I'm sure some tough old broad puppy can overcome a little dragging. But lots of puppies are insecure and more sensative, unsure of what the heck we're asking of them and just completely naive. Usually, I wouldn't recommend dragging at all, putting any tension in the leash while puppy is still getting use to it. Its all new. I actually start puppies out with no collar and no leash at all in a safe area, of course. (fenced) I make it into a game for the pup to come along with me, using a silly toy, maybe a squeeky one, some yummy, tiny treats every couple of steps (at first)...running a little, patting my thigh. The pup will tend to love this game and when he is doing it regularily with enticement, you can start sticking in a cue, "let's go" in a happy, cheery voice and lots of praise and treats along the way. You can make turns and stop and go again. You can do this for a few days until the pup is really onto this game of coming along beside you. (aproximately beside you is good enough for now)

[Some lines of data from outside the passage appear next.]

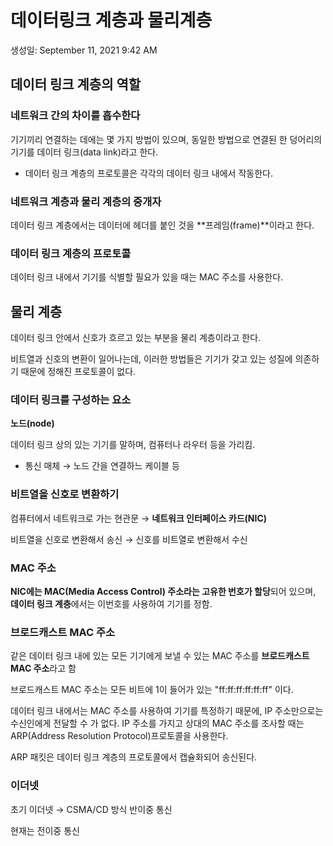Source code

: # 데이터링크 계층과 물리계층

생성일: September 11, 2021 9:42 AM

## 데이터 링크 계층의 역할

### 네트워크 간의 차이를 흡수한다

기기끼리 연결하는 데에는 몇 가지 방법이 있으며, 동일한 방법으로 연결된 한 덩어리의 기기를 데이터 링크(data link)라고 한다.

- 데이터 링크 계층의 프로토콜은 각각의 데이터 링크 내에서 작동한다.

### 네트워크 계층과 물리 계층의 중개자

데이터 링크 계층에서는 데이터에 헤더를 붙인 것을 **프레임(frame)**이라고 한다.

### 데이터 링크 계층의 프로토콜

데이터 링크 내에서 기기를 식별할 필요가 있을 때는 MAC 주소를 사용한다.

## 물리 계층

데이터 링크 안에서 신호가 흐르고 있는 부분을 물리 계층이라고 한다.

비트열과 신호의 변환이 일어나는데, 이러한 방법들은 기기가 갖고 있는 성질에 의존하기 때문에 정해진 프로토콜이 없다.

### 데이터 링크를 구성하는 요소

**노드(node)**

데이터 링크 상의 있는 기기를 말하며, 컴퓨터나 라우터 등을 가리킴.

- 통신 매체 → 노드 간을 연결하느 케이블 등

### 비트열을 신호로 변환하기

컴퓨터에서 네트워크로 가는 현관문 → **네트워크 인터페이스 카드(NIC)**

비트열을 신호로 변환해서 송신 → 신호를 비트열로 변환해서 수신

### MAC 주소

**NIC에는 MAC(Media Access Control) 주소라는 고유한 번호가 할당**되어 있으며, **데이터 링크 계층**에서는 이번호를 사용하여 기기를 정함.

### 브로드캐스트 MAC 주소

같은 데이터 링크 내에 있는 모든 기기에게 보낼 수 있는 MAC 주소를 **브로드캐스트 MAC 주소**라고 함

브로드캐스트 MAC 주소는 모든 비트에 1이 들어가 있는 "ff:ff:ff:ff:ff:ff" 이다.

데이터 링크 내에서는 MAC 주소를 사용하여 기기를 특정하기 때문에, IP 주소만으로는 수신인에게 전달할 수 가 없다. IP 주소를 가지고 상대의 MAC 주소를 조사할 때는 ARP(Address Resolution Protocol)프로토콜을 사용한다.

ARP 패킷은 데이터 링크 계층의 프로토콜에서 캡슐화되어 송신된다.

### 이더넷

초기 이더넷 → CSMA/CD 방식 반이중 통신

현재는 전이중 통신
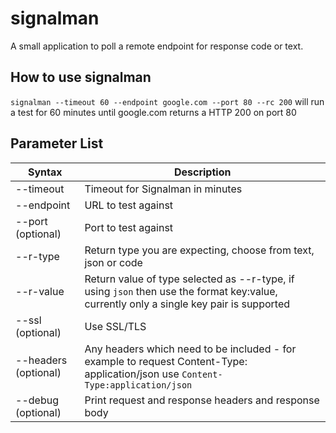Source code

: # signalman
A small application to poll a remote endpoint for response code or text.

## How to use signalman

`signalman --timeout 60 --endpoint google.com --port 80 --rc 200` will run a test for 60 minutes until google.com returns a HTTP 200 on port 80


## Parameter List

| Syntax | Description |
| ----------- | ----------- |
| --timeout | Timeout for Signalman in minutes |
| --endpoint | URL to test against |
| --port (optional) | Port to test against |
| --r-type | Return type you are expecting, choose from text, json or code |
| --r-value | Return value of type selected as --r-type, if using `json` then use the format key:value, currently only a single key pair is supported |
| --ssl (optional) | Use SSL/TLS |
| --headers (optional) | Any headers which need to be included - for example to request Content-Type: application/json use `Content-Type:application/json` |
| --debug (optional) | Print request and response headers and response body
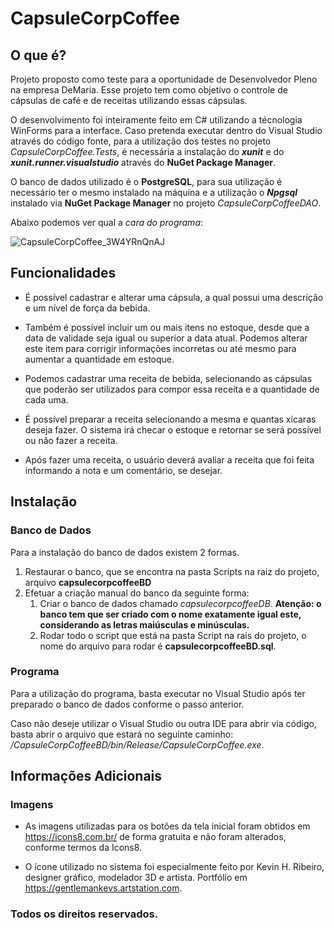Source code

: # CapsuleCorpCoffee
## O que é?

Projeto proposto como teste para a oportunidade de Desenvolvedor Pleno na empresa DeMaria.
Esse projeto tem como objetivo o controle de cápsulas de café e de receitas utilizando essas cápsulas. 

O desenvolvimento foi inteiramente feito em C# utilizando a técnologia WinForms para a interface. Caso pretenda executar dentro do Visual Studio através do código fonte, para a utilização dos testes no projeto *CapsuleCorpCoffee.Tests*, é necessária a instalação do _**xunit**_ e do _**xunit.runner.visualstudio**_ através do **NuGet Package Manager**.

O banco de dados utilizado é o **PostgreSQL**, para sua utilização é necessário ter o mesmo instalado na máquina e a utilização o _**Npgsql**_ instalado via **NuGet Package Manager** no projeto *CapsuleCorpCoffeeDAO*.

Abaixo podemos ver qual a *cara do programa*:

![CapsuleCorpCoffee_3W4YRnQnAJ](https://user-images.githubusercontent.com/10116449/72399718-b8aec300-3725-11ea-9715-5cb9f0aad494.png)

## Funcionalidades
* É possível cadastrar e alterar uma cápsula, a qual possui uma descrição e um nível de força da bebida.

* Também é possível incluir um ou mais itens no estoque, desde que a data de validade seja igual ou superior a data atual. Podemos alterar este item para corrigir informações incorretas ou até mesmo para aumentar a quantidade em estoque.

* Podemos cadastrar uma receita de bebida, selecionando as cápsulas que poderão ser utilizados para compor essa receita e a quantidade de cada uma.

* É possível preparar a receita selecionando a mesma e quantas xícaras deseja fazer. O sistema irá checar o estoque e retornar se será possível ou não fazer a receita.

* Após fazer uma receita, o usuário deverá avaliar a receita que foi feita informando a nota e um comentário, se desejar.

## Instalação

### Banco de Dados
Para a instalação do banco de dados existem 2 formas.

1. Restaurar o banco, que se encontra na pasta Scripts na raiz do projeto, arquivo **capsulecorpcoffeeBD**
1. Efetuar a criação manual do banco da seguinte forma:
    1. Criar o banco de dados chamado *capsulecorpcoffeeDB*. **Atenção: o banco tem que ser criado com o nome exatamente igual este, considerando as letras maiúsculas e minúsculas.**
    1. Rodar todo o script que está na pasta Script na rais do projeto, o nome do arquivo para rodar é **capsulecorpcoffeeBD.sql**.

### Programa
Para a utilização do programa, basta executar no Visual Studio após ter preparado o banco de dados conforme o passo anterior.

Caso não deseje utilizar o Visual Studio ou outra IDE para abrir via código, basta abrir o arquivo que estará no seguinte caminho: */CapsuleCorpCoffeeBD/bin/Release/CapsuleCorpCoffee.exe*.

## Informações Adicionais

### Imagens
* As imagens utilizadas para os botões da tela inicial foram obtidos em https://icons8.com.br/ de forma gratuita e não foram alterados, conforme termos da Icons8.

* O ícone utilizado no sistema foi especialmente feito por Kevin H. Ribeiro, designer gráfico, modelador 3D e artista. Portfólio em https://gentlemankevs.artstation.com.

### Todos os direitos reservados.

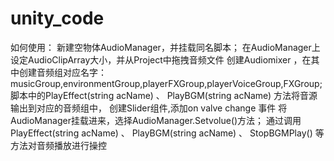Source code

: # unity_code
如何使用：
新建空物体AudioManager，并挂载同名脚本；
在AudioManager上设定AudioClipArray大小，并从Project中拖拽音频文件
创建Audiomixer ，在其中创建音频组对应名字：musicGroup,environmentGroup,playerFXGroup,playerVoiceGroup,FXGroup;
脚本中的PlayEffect(string acName) 、 PlayBGM(string acName) 方法将音源输出到对应的音频组中，
创建Slider组件,添加on valve change 事件 将AudioManager挂载进来，选择AudioManager.Setvolue()方法；
通过调用 PlayEffect(string acName) 、 PlayBGM(string acName) 、 StopBGMPlay() 等方法对音频播放进行操控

Meanwhile, in the house when you're just chillin' you can let the pup drag a leash around for a little while, but be sure to supervise constantly so he doesn't get strangled or tangled. LOL. Pick up the leash and let him go where he wants with you going with him. Then try (in the house) going where you want to, again enticing him the same way you did when you were playing the no-leash game. Don't create tension in the leash. Use your happy voice, patting your thigh, a toy and treats as he comes along with you from room to room.
Then try out in your yard. Don't try walking down the street on a long walk yet. In a week or so, he'll be walking happily along your side. You must reinforce what you like and reinforce every few steps with what HE likes best of all. It has to be better than anything else he may be wanting to do. Later you will spread out the treats so he has to take more "nice" steps to get the treat. But at this point, he is still guessing what it is you want him to do, so to make it clear, he has to be rewarded often. Build up that bank account of reinforcements until he makes a clear association of what it is he's doing which is getting him the thing he loves.
We may know what we want, but they have to guess for a while. It could be to him at first to mean some other behavior he's is doing at the same time as he's walking along.
Am I getting a treat because I just wagged my tail? Should I wag my tail again? Am I getting a treat because I turned my head sideways? He doesn't know at first that its the walking along side you that hes being rewarded for for sure. He's still guessing. So, that is why many repititions are needed with reinforcements which come immediately with his "good" behavior.
Don't do this for long periods...5-10 minutes 2-3 times a day is fine. Start where there are no significant distractions...your house, your yard. Be sure to end on a good note with something he does well. Quit while you're ahead. If he does some very good walking, even for 3 minutes, stop. Give him a party and come back another time. There's nothing worse than risking his doing a crappy job and then ending the session or trying and trying to get him good again. It can make him sour to it. Leave it with him wanting more.
There's no need to get into a power struggle or an argument about who's boss. Once you start doing that, the dog is more apt to learn that everything is a struggle and he may as well concede. He does things to avoid "corrections" rather than becoming a willing participant. The nature of dogs and humans and their bond is
not the nature of wolves with wolves. Our dogs' ancestors lived in the outskirts of primative villages where they scavenged alongside eachother, but not as a pack. There is no need for a pack when food is prevelent. Those neolithic people tolerated them but were not very involved with them. This was the niche they found and from there is where our dogs evolved.
LOL....I guess I had time to write a lot after all. I had to make a phone call and thought I'd be on for ages, but not so.